**PAGE EXCERPT**
+++

I’m working on Raine, book three of my Elfhame series (similar to fairyland except populated with Dark Elves.) These books are pure fantasy without any modern-world elements, and feature prophecies, Dark Elf royalty, magical gateways (somehow I can’t seem to escape writing portal fantasies), and a strong romantic core. The Dark Elves are based less on the fae and more on Tolkienesque archetypes, which means I can make my hero a bit more noble than a tricksy and amoral faerie prince would be. But whether I’m writing faeries and computer games, Dark Elves with epic problems, or Victorian pickpockets yearning for space, I’m having tons of fun mixing up genres and creating new worlds for my readers to enjoy!

+++

**GIVEN ENTRIES**
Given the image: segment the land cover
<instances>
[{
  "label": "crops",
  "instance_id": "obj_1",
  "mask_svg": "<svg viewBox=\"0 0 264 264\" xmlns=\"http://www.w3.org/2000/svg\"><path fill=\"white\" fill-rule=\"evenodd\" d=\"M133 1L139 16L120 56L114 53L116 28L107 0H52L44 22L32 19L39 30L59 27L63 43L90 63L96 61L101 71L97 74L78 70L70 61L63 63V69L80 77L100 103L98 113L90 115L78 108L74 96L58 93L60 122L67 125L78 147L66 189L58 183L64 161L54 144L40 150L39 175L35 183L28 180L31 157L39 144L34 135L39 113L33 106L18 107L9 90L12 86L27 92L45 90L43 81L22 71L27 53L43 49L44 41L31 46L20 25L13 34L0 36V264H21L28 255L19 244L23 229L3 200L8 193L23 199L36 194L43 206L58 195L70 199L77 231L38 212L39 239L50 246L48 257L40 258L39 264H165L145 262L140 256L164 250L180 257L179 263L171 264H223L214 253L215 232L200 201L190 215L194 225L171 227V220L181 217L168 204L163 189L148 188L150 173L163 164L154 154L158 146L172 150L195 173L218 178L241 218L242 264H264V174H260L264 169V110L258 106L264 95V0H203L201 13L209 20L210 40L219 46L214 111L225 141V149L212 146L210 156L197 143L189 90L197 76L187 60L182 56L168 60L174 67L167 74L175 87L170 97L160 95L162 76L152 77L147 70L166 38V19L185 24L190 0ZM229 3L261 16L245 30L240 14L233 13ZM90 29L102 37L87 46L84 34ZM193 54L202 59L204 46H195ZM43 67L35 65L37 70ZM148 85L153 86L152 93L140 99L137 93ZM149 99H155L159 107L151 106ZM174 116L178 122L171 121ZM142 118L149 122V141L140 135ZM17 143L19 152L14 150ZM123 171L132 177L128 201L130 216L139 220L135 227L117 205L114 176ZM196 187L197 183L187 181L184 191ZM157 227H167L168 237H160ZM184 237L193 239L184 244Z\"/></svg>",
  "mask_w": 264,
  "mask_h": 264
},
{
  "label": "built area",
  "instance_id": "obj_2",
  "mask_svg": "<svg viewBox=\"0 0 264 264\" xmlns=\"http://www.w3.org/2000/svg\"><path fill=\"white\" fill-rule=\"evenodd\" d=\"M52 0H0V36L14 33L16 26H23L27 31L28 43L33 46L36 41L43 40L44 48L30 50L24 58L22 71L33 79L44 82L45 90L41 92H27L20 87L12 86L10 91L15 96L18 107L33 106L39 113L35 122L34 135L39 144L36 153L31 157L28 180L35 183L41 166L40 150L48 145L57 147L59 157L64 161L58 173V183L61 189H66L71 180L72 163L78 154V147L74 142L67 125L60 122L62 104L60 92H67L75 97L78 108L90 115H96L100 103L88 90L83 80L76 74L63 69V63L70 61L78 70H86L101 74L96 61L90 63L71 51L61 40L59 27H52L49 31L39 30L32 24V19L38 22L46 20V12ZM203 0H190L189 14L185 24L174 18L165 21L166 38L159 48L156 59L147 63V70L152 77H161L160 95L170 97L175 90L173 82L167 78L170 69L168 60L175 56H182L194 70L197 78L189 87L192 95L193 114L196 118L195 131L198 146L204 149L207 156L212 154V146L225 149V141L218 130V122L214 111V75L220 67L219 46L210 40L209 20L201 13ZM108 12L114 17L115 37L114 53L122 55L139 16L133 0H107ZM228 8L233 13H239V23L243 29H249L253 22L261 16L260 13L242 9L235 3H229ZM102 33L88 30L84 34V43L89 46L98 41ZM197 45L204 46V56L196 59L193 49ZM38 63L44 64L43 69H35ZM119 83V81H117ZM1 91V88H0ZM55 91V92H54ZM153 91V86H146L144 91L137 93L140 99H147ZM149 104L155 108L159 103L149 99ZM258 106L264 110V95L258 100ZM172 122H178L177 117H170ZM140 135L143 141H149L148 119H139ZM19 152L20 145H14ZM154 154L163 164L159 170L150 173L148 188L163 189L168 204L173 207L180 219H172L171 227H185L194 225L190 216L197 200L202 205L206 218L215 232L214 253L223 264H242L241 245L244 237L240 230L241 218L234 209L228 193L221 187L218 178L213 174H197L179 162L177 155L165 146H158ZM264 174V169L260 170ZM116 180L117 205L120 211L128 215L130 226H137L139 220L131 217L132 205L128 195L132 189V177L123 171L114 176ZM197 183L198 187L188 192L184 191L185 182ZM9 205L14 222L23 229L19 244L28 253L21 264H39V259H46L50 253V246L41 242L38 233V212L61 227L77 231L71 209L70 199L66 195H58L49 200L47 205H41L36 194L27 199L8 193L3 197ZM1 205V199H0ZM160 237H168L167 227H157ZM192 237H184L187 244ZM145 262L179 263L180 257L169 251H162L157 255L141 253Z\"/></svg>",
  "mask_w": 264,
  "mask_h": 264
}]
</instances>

+++

Resume the passage about writing the Elfhame series, picking up after its final sentence above the listing.

**TASK RESULT**
About Anthea

Growing up on fairy tales and computer games, Anthea Sharp has melded the two in her award-winning, bestselling Feyland series, which has sold over 150k copies worldwide. In addition to the fae fantasy/cyberpunk mashup of Feyland, she also writes Victorian Spacepunk, and fantasy romance. Her books have won awards and topped bestseller lists, and garnered over a million reads at Wattpad. Her short fiction has appeared in Fiction River, DAW anthologies, The Future Chronicles, and Beyond The Stars: At Galaxy’s Edge, as well as many other publications.

Anthea lives in sunny Southern California, where she writes, hangs out in virtual worlds, plays Celtic fiddle, and spends time with her small-but-good family.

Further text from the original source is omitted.